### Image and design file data
++++
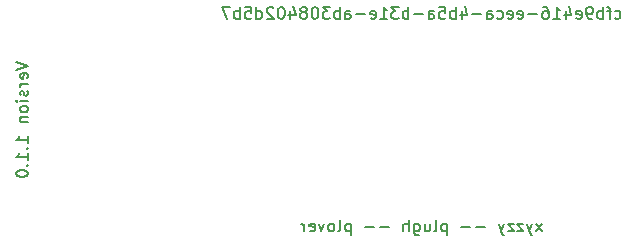
<source format=gbo>
G04 #@! TF.GenerationSoftware,KiCad,Pcbnew,(5.1.5)-3*
G04 #@! TF.CreationDate,2020-09-01T16:09:18+01:00*
G04 #@! TF.ProjectId,groveToPi,67726f76-6554-46f5-9069-2e6b69636164,1.1.0*
G04 #@! TF.SameCoordinates,Original*
G04 #@! TF.FileFunction,Legend,Bot*
G04 #@! TF.FilePolarity,Positive*
%FSLAX46Y46*%
G04 Gerber Fmt 4.6, Leading zero omitted, Abs format (unit mm)*
G04 Created by KiCad (PCBNEW (5.1.5)-3) date 2020-09-01 16:09:18*
%MOMM*%
%LPD*%
G04 APERTURE LIST*
%ADD10C,0.150000*%
G04 APERTURE END LIST*
D10*
X132190476Y-114452380D02*
X131666666Y-113785714D01*
X132190476Y-113785714D02*
X131666666Y-114452380D01*
X131380952Y-113785714D02*
X131142857Y-114452380D01*
X130904761Y-113785714D02*
X131142857Y-114452380D01*
X131238095Y-114690476D01*
X131285714Y-114738095D01*
X131380952Y-114785714D01*
X130619047Y-113785714D02*
X130095238Y-113785714D01*
X130619047Y-114452380D01*
X130095238Y-114452380D01*
X129809523Y-113785714D02*
X129285714Y-113785714D01*
X129809523Y-114452380D01*
X129285714Y-114452380D01*
X129000000Y-113785714D02*
X128761904Y-114452380D01*
X128523809Y-113785714D02*
X128761904Y-114452380D01*
X128857142Y-114690476D01*
X128904761Y-114738095D01*
X129000000Y-114785714D01*
X127380952Y-114071428D02*
X126619047Y-114071428D01*
X126142857Y-114071428D02*
X125380952Y-114071428D01*
X124142857Y-113785714D02*
X124142857Y-114785714D01*
X124142857Y-113833333D02*
X124047619Y-113785714D01*
X123857142Y-113785714D01*
X123761904Y-113833333D01*
X123714285Y-113880952D01*
X123666666Y-113976190D01*
X123666666Y-114261904D01*
X123714285Y-114357142D01*
X123761904Y-114404761D01*
X123857142Y-114452380D01*
X124047619Y-114452380D01*
X124142857Y-114404761D01*
X123095238Y-114452380D02*
X123190476Y-114404761D01*
X123238095Y-114309523D01*
X123238095Y-113452380D01*
X122285714Y-113785714D02*
X122285714Y-114452380D01*
X122714285Y-113785714D02*
X122714285Y-114309523D01*
X122666666Y-114404761D01*
X122571428Y-114452380D01*
X122428571Y-114452380D01*
X122333333Y-114404761D01*
X122285714Y-114357142D01*
X121380952Y-113785714D02*
X121380952Y-114595238D01*
X121428571Y-114690476D01*
X121476190Y-114738095D01*
X121571428Y-114785714D01*
X121714285Y-114785714D01*
X121809523Y-114738095D01*
X121380952Y-114404761D02*
X121476190Y-114452380D01*
X121666666Y-114452380D01*
X121761904Y-114404761D01*
X121809523Y-114357142D01*
X121857142Y-114261904D01*
X121857142Y-113976190D01*
X121809523Y-113880952D01*
X121761904Y-113833333D01*
X121666666Y-113785714D01*
X121476190Y-113785714D01*
X121380952Y-113833333D01*
X120904761Y-114452380D02*
X120904761Y-113452380D01*
X120476190Y-114452380D02*
X120476190Y-113928571D01*
X120523809Y-113833333D01*
X120619047Y-113785714D01*
X120761904Y-113785714D01*
X120857142Y-113833333D01*
X120904761Y-113880952D01*
X119238095Y-114071428D02*
X118476190Y-114071428D01*
X118000000Y-114071428D02*
X117238095Y-114071428D01*
X116000000Y-113785714D02*
X116000000Y-114785714D01*
X116000000Y-113833333D02*
X115904761Y-113785714D01*
X115714285Y-113785714D01*
X115619047Y-113833333D01*
X115571428Y-113880952D01*
X115523809Y-113976190D01*
X115523809Y-114261904D01*
X115571428Y-114357142D01*
X115619047Y-114404761D01*
X115714285Y-114452380D01*
X115904761Y-114452380D01*
X116000000Y-114404761D01*
X114952380Y-114452380D02*
X115047619Y-114404761D01*
X115095238Y-114309523D01*
X115095238Y-113452380D01*
X114428571Y-114452380D02*
X114523809Y-114404761D01*
X114571428Y-114357142D01*
X114619047Y-114261904D01*
X114619047Y-113976190D01*
X114571428Y-113880952D01*
X114523809Y-113833333D01*
X114428571Y-113785714D01*
X114285714Y-113785714D01*
X114190476Y-113833333D01*
X114142857Y-113880952D01*
X114095238Y-113976190D01*
X114095238Y-114261904D01*
X114142857Y-114357142D01*
X114190476Y-114404761D01*
X114285714Y-114452380D01*
X114428571Y-114452380D01*
X113761904Y-113785714D02*
X113523809Y-114452380D01*
X113285714Y-113785714D01*
X112523809Y-114404761D02*
X112619047Y-114452380D01*
X112809523Y-114452380D01*
X112904761Y-114404761D01*
X112952380Y-114309523D01*
X112952380Y-113928571D01*
X112904761Y-113833333D01*
X112809523Y-113785714D01*
X112619047Y-113785714D01*
X112523809Y-113833333D01*
X112476190Y-113928571D01*
X112476190Y-114023809D01*
X112952380Y-114119047D01*
X112047619Y-114452380D02*
X112047619Y-113785714D01*
X112047619Y-113976190D02*
X112000000Y-113880952D01*
X111952380Y-113833333D01*
X111857142Y-113785714D01*
X111761904Y-113785714D01*
X138357142Y-96404761D02*
X138452380Y-96452380D01*
X138642857Y-96452380D01*
X138738095Y-96404761D01*
X138785714Y-96357142D01*
X138833333Y-96261904D01*
X138833333Y-95976190D01*
X138785714Y-95880952D01*
X138738095Y-95833333D01*
X138642857Y-95785714D01*
X138452380Y-95785714D01*
X138357142Y-95833333D01*
X138071428Y-95785714D02*
X137690476Y-95785714D01*
X137928571Y-96452380D02*
X137928571Y-95595238D01*
X137880952Y-95500000D01*
X137785714Y-95452380D01*
X137690476Y-95452380D01*
X137357142Y-96452380D02*
X137357142Y-95452380D01*
X137357142Y-95833333D02*
X137261904Y-95785714D01*
X137071428Y-95785714D01*
X136976190Y-95833333D01*
X136928571Y-95880952D01*
X136880952Y-95976190D01*
X136880952Y-96261904D01*
X136928571Y-96357142D01*
X136976190Y-96404761D01*
X137071428Y-96452380D01*
X137261904Y-96452380D01*
X137357142Y-96404761D01*
X136404761Y-96452380D02*
X136214285Y-96452380D01*
X136119047Y-96404761D01*
X136071428Y-96357142D01*
X135976190Y-96214285D01*
X135928571Y-96023809D01*
X135928571Y-95642857D01*
X135976190Y-95547619D01*
X136023809Y-95500000D01*
X136119047Y-95452380D01*
X136309523Y-95452380D01*
X136404761Y-95500000D01*
X136452380Y-95547619D01*
X136500000Y-95642857D01*
X136500000Y-95880952D01*
X136452380Y-95976190D01*
X136404761Y-96023809D01*
X136309523Y-96071428D01*
X136119047Y-96071428D01*
X136023809Y-96023809D01*
X135976190Y-95976190D01*
X135928571Y-95880952D01*
X135119047Y-96404761D02*
X135214285Y-96452380D01*
X135404761Y-96452380D01*
X135500000Y-96404761D01*
X135547619Y-96309523D01*
X135547619Y-95928571D01*
X135500000Y-95833333D01*
X135404761Y-95785714D01*
X135214285Y-95785714D01*
X135119047Y-95833333D01*
X135071428Y-95928571D01*
X135071428Y-96023809D01*
X135547619Y-96119047D01*
X134214285Y-95785714D02*
X134214285Y-96452380D01*
X134452380Y-95404761D02*
X134690476Y-96119047D01*
X134071428Y-96119047D01*
X133166666Y-96452380D02*
X133738095Y-96452380D01*
X133452380Y-96452380D02*
X133452380Y-95452380D01*
X133547619Y-95595238D01*
X133642857Y-95690476D01*
X133738095Y-95738095D01*
X132309523Y-95452380D02*
X132500000Y-95452380D01*
X132595238Y-95500000D01*
X132642857Y-95547619D01*
X132738095Y-95690476D01*
X132785714Y-95880952D01*
X132785714Y-96261904D01*
X132738095Y-96357142D01*
X132690476Y-96404761D01*
X132595238Y-96452380D01*
X132404761Y-96452380D01*
X132309523Y-96404761D01*
X132261904Y-96357142D01*
X132214285Y-96261904D01*
X132214285Y-96023809D01*
X132261904Y-95928571D01*
X132309523Y-95880952D01*
X132404761Y-95833333D01*
X132595238Y-95833333D01*
X132690476Y-95880952D01*
X132738095Y-95928571D01*
X132785714Y-96023809D01*
X131785714Y-96071428D02*
X131023809Y-96071428D01*
X130166666Y-96404761D02*
X130261904Y-96452380D01*
X130452380Y-96452380D01*
X130547619Y-96404761D01*
X130595238Y-96309523D01*
X130595238Y-95928571D01*
X130547619Y-95833333D01*
X130452380Y-95785714D01*
X130261904Y-95785714D01*
X130166666Y-95833333D01*
X130119047Y-95928571D01*
X130119047Y-96023809D01*
X130595238Y-96119047D01*
X129309523Y-96404761D02*
X129404761Y-96452380D01*
X129595238Y-96452380D01*
X129690476Y-96404761D01*
X129738095Y-96309523D01*
X129738095Y-95928571D01*
X129690476Y-95833333D01*
X129595238Y-95785714D01*
X129404761Y-95785714D01*
X129309523Y-95833333D01*
X129261904Y-95928571D01*
X129261904Y-96023809D01*
X129738095Y-96119047D01*
X128404761Y-96404761D02*
X128500000Y-96452380D01*
X128690476Y-96452380D01*
X128785714Y-96404761D01*
X128833333Y-96357142D01*
X128880952Y-96261904D01*
X128880952Y-95976190D01*
X128833333Y-95880952D01*
X128785714Y-95833333D01*
X128690476Y-95785714D01*
X128500000Y-95785714D01*
X128404761Y-95833333D01*
X127547619Y-96452380D02*
X127547619Y-95928571D01*
X127595238Y-95833333D01*
X127690476Y-95785714D01*
X127880952Y-95785714D01*
X127976190Y-95833333D01*
X127547619Y-96404761D02*
X127642857Y-96452380D01*
X127880952Y-96452380D01*
X127976190Y-96404761D01*
X128023809Y-96309523D01*
X128023809Y-96214285D01*
X127976190Y-96119047D01*
X127880952Y-96071428D01*
X127642857Y-96071428D01*
X127547619Y-96023809D01*
X127071428Y-96071428D02*
X126309523Y-96071428D01*
X125404761Y-95785714D02*
X125404761Y-96452380D01*
X125642857Y-95404761D02*
X125880952Y-96119047D01*
X125261904Y-96119047D01*
X124880952Y-96452380D02*
X124880952Y-95452380D01*
X124880952Y-95833333D02*
X124785714Y-95785714D01*
X124595238Y-95785714D01*
X124500000Y-95833333D01*
X124452380Y-95880952D01*
X124404761Y-95976190D01*
X124404761Y-96261904D01*
X124452380Y-96357142D01*
X124500000Y-96404761D01*
X124595238Y-96452380D01*
X124785714Y-96452380D01*
X124880952Y-96404761D01*
X123500000Y-95452380D02*
X123976190Y-95452380D01*
X124023809Y-95928571D01*
X123976190Y-95880952D01*
X123880952Y-95833333D01*
X123642857Y-95833333D01*
X123547619Y-95880952D01*
X123500000Y-95928571D01*
X123452380Y-96023809D01*
X123452380Y-96261904D01*
X123500000Y-96357142D01*
X123547619Y-96404761D01*
X123642857Y-96452380D01*
X123880952Y-96452380D01*
X123976190Y-96404761D01*
X124023809Y-96357142D01*
X122595238Y-96452380D02*
X122595238Y-95928571D01*
X122642857Y-95833333D01*
X122738095Y-95785714D01*
X122928571Y-95785714D01*
X123023809Y-95833333D01*
X122595238Y-96404761D02*
X122690476Y-96452380D01*
X122928571Y-96452380D01*
X123023809Y-96404761D01*
X123071428Y-96309523D01*
X123071428Y-96214285D01*
X123023809Y-96119047D01*
X122928571Y-96071428D01*
X122690476Y-96071428D01*
X122595238Y-96023809D01*
X122119047Y-96071428D02*
X121357142Y-96071428D01*
X120880952Y-96452380D02*
X120880952Y-95452380D01*
X120880952Y-95833333D02*
X120785714Y-95785714D01*
X120595238Y-95785714D01*
X120500000Y-95833333D01*
X120452380Y-95880952D01*
X120404761Y-95976190D01*
X120404761Y-96261904D01*
X120452380Y-96357142D01*
X120500000Y-96404761D01*
X120595238Y-96452380D01*
X120785714Y-96452380D01*
X120880952Y-96404761D01*
X120071428Y-95452380D02*
X119452380Y-95452380D01*
X119785714Y-95833333D01*
X119642857Y-95833333D01*
X119547619Y-95880952D01*
X119500000Y-95928571D01*
X119452380Y-96023809D01*
X119452380Y-96261904D01*
X119500000Y-96357142D01*
X119547619Y-96404761D01*
X119642857Y-96452380D01*
X119928571Y-96452380D01*
X120023809Y-96404761D01*
X120071428Y-96357142D01*
X118500000Y-96452380D02*
X119071428Y-96452380D01*
X118785714Y-96452380D02*
X118785714Y-95452380D01*
X118880952Y-95595238D01*
X118976190Y-95690476D01*
X119071428Y-95738095D01*
X117690476Y-96404761D02*
X117785714Y-96452380D01*
X117976190Y-96452380D01*
X118071428Y-96404761D01*
X118119047Y-96309523D01*
X118119047Y-95928571D01*
X118071428Y-95833333D01*
X117976190Y-95785714D01*
X117785714Y-95785714D01*
X117690476Y-95833333D01*
X117642857Y-95928571D01*
X117642857Y-96023809D01*
X118119047Y-96119047D01*
X117214285Y-96071428D02*
X116452380Y-96071428D01*
X115547619Y-96452380D02*
X115547619Y-95928571D01*
X115595238Y-95833333D01*
X115690476Y-95785714D01*
X115880952Y-95785714D01*
X115976190Y-95833333D01*
X115547619Y-96404761D02*
X115642857Y-96452380D01*
X115880952Y-96452380D01*
X115976190Y-96404761D01*
X116023809Y-96309523D01*
X116023809Y-96214285D01*
X115976190Y-96119047D01*
X115880952Y-96071428D01*
X115642857Y-96071428D01*
X115547619Y-96023809D01*
X115071428Y-96452380D02*
X115071428Y-95452380D01*
X115071428Y-95833333D02*
X114976190Y-95785714D01*
X114785714Y-95785714D01*
X114690476Y-95833333D01*
X114642857Y-95880952D01*
X114595238Y-95976190D01*
X114595238Y-96261904D01*
X114642857Y-96357142D01*
X114690476Y-96404761D01*
X114785714Y-96452380D01*
X114976190Y-96452380D01*
X115071428Y-96404761D01*
X114261904Y-95452380D02*
X113642857Y-95452380D01*
X113976190Y-95833333D01*
X113833333Y-95833333D01*
X113738095Y-95880952D01*
X113690476Y-95928571D01*
X113642857Y-96023809D01*
X113642857Y-96261904D01*
X113690476Y-96357142D01*
X113738095Y-96404761D01*
X113833333Y-96452380D01*
X114119047Y-96452380D01*
X114214285Y-96404761D01*
X114261904Y-96357142D01*
X113023809Y-95452380D02*
X112928571Y-95452380D01*
X112833333Y-95500000D01*
X112785714Y-95547619D01*
X112738095Y-95642857D01*
X112690476Y-95833333D01*
X112690476Y-96071428D01*
X112738095Y-96261904D01*
X112785714Y-96357142D01*
X112833333Y-96404761D01*
X112928571Y-96452380D01*
X113023809Y-96452380D01*
X113119047Y-96404761D01*
X113166666Y-96357142D01*
X113214285Y-96261904D01*
X113261904Y-96071428D01*
X113261904Y-95833333D01*
X113214285Y-95642857D01*
X113166666Y-95547619D01*
X113119047Y-95500000D01*
X113023809Y-95452380D01*
X112119047Y-95880952D02*
X112214285Y-95833333D01*
X112261904Y-95785714D01*
X112309523Y-95690476D01*
X112309523Y-95642857D01*
X112261904Y-95547619D01*
X112214285Y-95500000D01*
X112119047Y-95452380D01*
X111928571Y-95452380D01*
X111833333Y-95500000D01*
X111785714Y-95547619D01*
X111738095Y-95642857D01*
X111738095Y-95690476D01*
X111785714Y-95785714D01*
X111833333Y-95833333D01*
X111928571Y-95880952D01*
X112119047Y-95880952D01*
X112214285Y-95928571D01*
X112261904Y-95976190D01*
X112309523Y-96071428D01*
X112309523Y-96261904D01*
X112261904Y-96357142D01*
X112214285Y-96404761D01*
X112119047Y-96452380D01*
X111928571Y-96452380D01*
X111833333Y-96404761D01*
X111785714Y-96357142D01*
X111738095Y-96261904D01*
X111738095Y-96071428D01*
X111785714Y-95976190D01*
X111833333Y-95928571D01*
X111928571Y-95880952D01*
X110880952Y-95785714D02*
X110880952Y-96452380D01*
X111119047Y-95404761D02*
X111357142Y-96119047D01*
X110738095Y-96119047D01*
X110166666Y-95452380D02*
X110071428Y-95452380D01*
X109976190Y-95500000D01*
X109928571Y-95547619D01*
X109880952Y-95642857D01*
X109833333Y-95833333D01*
X109833333Y-96071428D01*
X109880952Y-96261904D01*
X109928571Y-96357142D01*
X109976190Y-96404761D01*
X110071428Y-96452380D01*
X110166666Y-96452380D01*
X110261904Y-96404761D01*
X110309523Y-96357142D01*
X110357142Y-96261904D01*
X110404761Y-96071428D01*
X110404761Y-95833333D01*
X110357142Y-95642857D01*
X110309523Y-95547619D01*
X110261904Y-95500000D01*
X110166666Y-95452380D01*
X109452380Y-95547619D02*
X109404761Y-95500000D01*
X109309523Y-95452380D01*
X109071428Y-95452380D01*
X108976190Y-95500000D01*
X108928571Y-95547619D01*
X108880952Y-95642857D01*
X108880952Y-95738095D01*
X108928571Y-95880952D01*
X109500000Y-96452380D01*
X108880952Y-96452380D01*
X108023809Y-96452380D02*
X108023809Y-95452380D01*
X108023809Y-96404761D02*
X108119047Y-96452380D01*
X108309523Y-96452380D01*
X108404761Y-96404761D01*
X108452380Y-96357142D01*
X108500000Y-96261904D01*
X108500000Y-95976190D01*
X108452380Y-95880952D01*
X108404761Y-95833333D01*
X108309523Y-95785714D01*
X108119047Y-95785714D01*
X108023809Y-95833333D01*
X107071428Y-95452380D02*
X107547619Y-95452380D01*
X107595238Y-95928571D01*
X107547619Y-95880952D01*
X107452380Y-95833333D01*
X107214285Y-95833333D01*
X107119047Y-95880952D01*
X107071428Y-95928571D01*
X107023809Y-96023809D01*
X107023809Y-96261904D01*
X107071428Y-96357142D01*
X107119047Y-96404761D01*
X107214285Y-96452380D01*
X107452380Y-96452380D01*
X107547619Y-96404761D01*
X107595238Y-96357142D01*
X106595238Y-96452380D02*
X106595238Y-95452380D01*
X106595238Y-95833333D02*
X106500000Y-95785714D01*
X106309523Y-95785714D01*
X106214285Y-95833333D01*
X106166666Y-95880952D01*
X106119047Y-95976190D01*
X106119047Y-96261904D01*
X106166666Y-96357142D01*
X106214285Y-96404761D01*
X106309523Y-96452380D01*
X106500000Y-96452380D01*
X106595238Y-96404761D01*
X105785714Y-95452380D02*
X105119047Y-95452380D01*
X105547619Y-96452380D01*
X87671660Y-100124238D02*
X88671660Y-100457571D01*
X87671660Y-100790904D01*
X88624041Y-101505190D02*
X88671660Y-101409952D01*
X88671660Y-101219476D01*
X88624041Y-101124238D01*
X88528803Y-101076619D01*
X88147851Y-101076619D01*
X88052613Y-101124238D01*
X88004994Y-101219476D01*
X88004994Y-101409952D01*
X88052613Y-101505190D01*
X88147851Y-101552809D01*
X88243089Y-101552809D01*
X88338327Y-101076619D01*
X88671660Y-101981380D02*
X88004994Y-101981380D01*
X88195470Y-101981380D02*
X88100232Y-102029000D01*
X88052613Y-102076619D01*
X88004994Y-102171857D01*
X88004994Y-102267095D01*
X88624041Y-102552809D02*
X88671660Y-102648047D01*
X88671660Y-102838523D01*
X88624041Y-102933761D01*
X88528803Y-102981380D01*
X88481184Y-102981380D01*
X88385946Y-102933761D01*
X88338327Y-102838523D01*
X88338327Y-102695666D01*
X88290708Y-102600428D01*
X88195470Y-102552809D01*
X88147851Y-102552809D01*
X88052613Y-102600428D01*
X88004994Y-102695666D01*
X88004994Y-102838523D01*
X88052613Y-102933761D01*
X88671660Y-103409952D02*
X88004994Y-103409952D01*
X87671660Y-103409952D02*
X87719280Y-103362333D01*
X87766899Y-103409952D01*
X87719280Y-103457571D01*
X87671660Y-103409952D01*
X87766899Y-103409952D01*
X88671660Y-104029000D02*
X88624041Y-103933761D01*
X88576422Y-103886142D01*
X88481184Y-103838523D01*
X88195470Y-103838523D01*
X88100232Y-103886142D01*
X88052613Y-103933761D01*
X88004994Y-104029000D01*
X88004994Y-104171857D01*
X88052613Y-104267095D01*
X88100232Y-104314714D01*
X88195470Y-104362333D01*
X88481184Y-104362333D01*
X88576422Y-104314714D01*
X88624041Y-104267095D01*
X88671660Y-104171857D01*
X88671660Y-104029000D01*
X88004994Y-104790904D02*
X88671660Y-104790904D01*
X88100232Y-104790904D02*
X88052613Y-104838523D01*
X88004994Y-104933761D01*
X88004994Y-105076619D01*
X88052613Y-105171857D01*
X88147851Y-105219476D01*
X88671660Y-105219476D01*
X88671660Y-106981380D02*
X88671660Y-106409952D01*
X88671660Y-106695666D02*
X87671660Y-106695666D01*
X87814518Y-106600428D01*
X87909756Y-106505190D01*
X87957375Y-106409952D01*
X88576422Y-107409952D02*
X88624041Y-107457571D01*
X88671660Y-107409952D01*
X88624041Y-107362333D01*
X88576422Y-107409952D01*
X88671660Y-107409952D01*
X88671660Y-108409952D02*
X88671660Y-107838523D01*
X88671660Y-108124238D02*
X87671660Y-108124238D01*
X87814518Y-108029000D01*
X87909756Y-107933761D01*
X87957375Y-107838523D01*
X88576422Y-108838523D02*
X88624041Y-108886142D01*
X88671660Y-108838523D01*
X88624041Y-108790904D01*
X88576422Y-108838523D01*
X88671660Y-108838523D01*
X87671660Y-109505190D02*
X87671660Y-109600428D01*
X87719280Y-109695666D01*
X87766899Y-109743285D01*
X87862137Y-109790904D01*
X88052613Y-109838523D01*
X88290708Y-109838523D01*
X88481184Y-109790904D01*
X88576422Y-109743285D01*
X88624041Y-109695666D01*
X88671660Y-109600428D01*
X88671660Y-109505190D01*
X88624041Y-109409952D01*
X88576422Y-109362333D01*
X88481184Y-109314714D01*
X88290708Y-109267095D01*
X88052613Y-109267095D01*
X87862137Y-109314714D01*
X87766899Y-109362333D01*
X87719280Y-109409952D01*
X87671660Y-109505190D01*
M02*

</source>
++++
### The problem
The reply should consist solely of the lines above from the one that has "X120904761Y-113452380D01*" through the one that has "X117238095Y-114071428D01*", reproduced exactly.

### Answer below
X120904761Y-113452380D01*
X120476190Y-114452380D02*
X120476190Y-113928571D01*
X120523809Y-113833333D01*
X120619047Y-113785714D01*
X120761904Y-113785714D01*
X120857142Y-113833333D01*
X120904761Y-113880952D01*
X119238095Y-114071428D02*
X118476190Y-114071428D01*
X118000000Y-114071428D02*
X117238095Y-114071428D01*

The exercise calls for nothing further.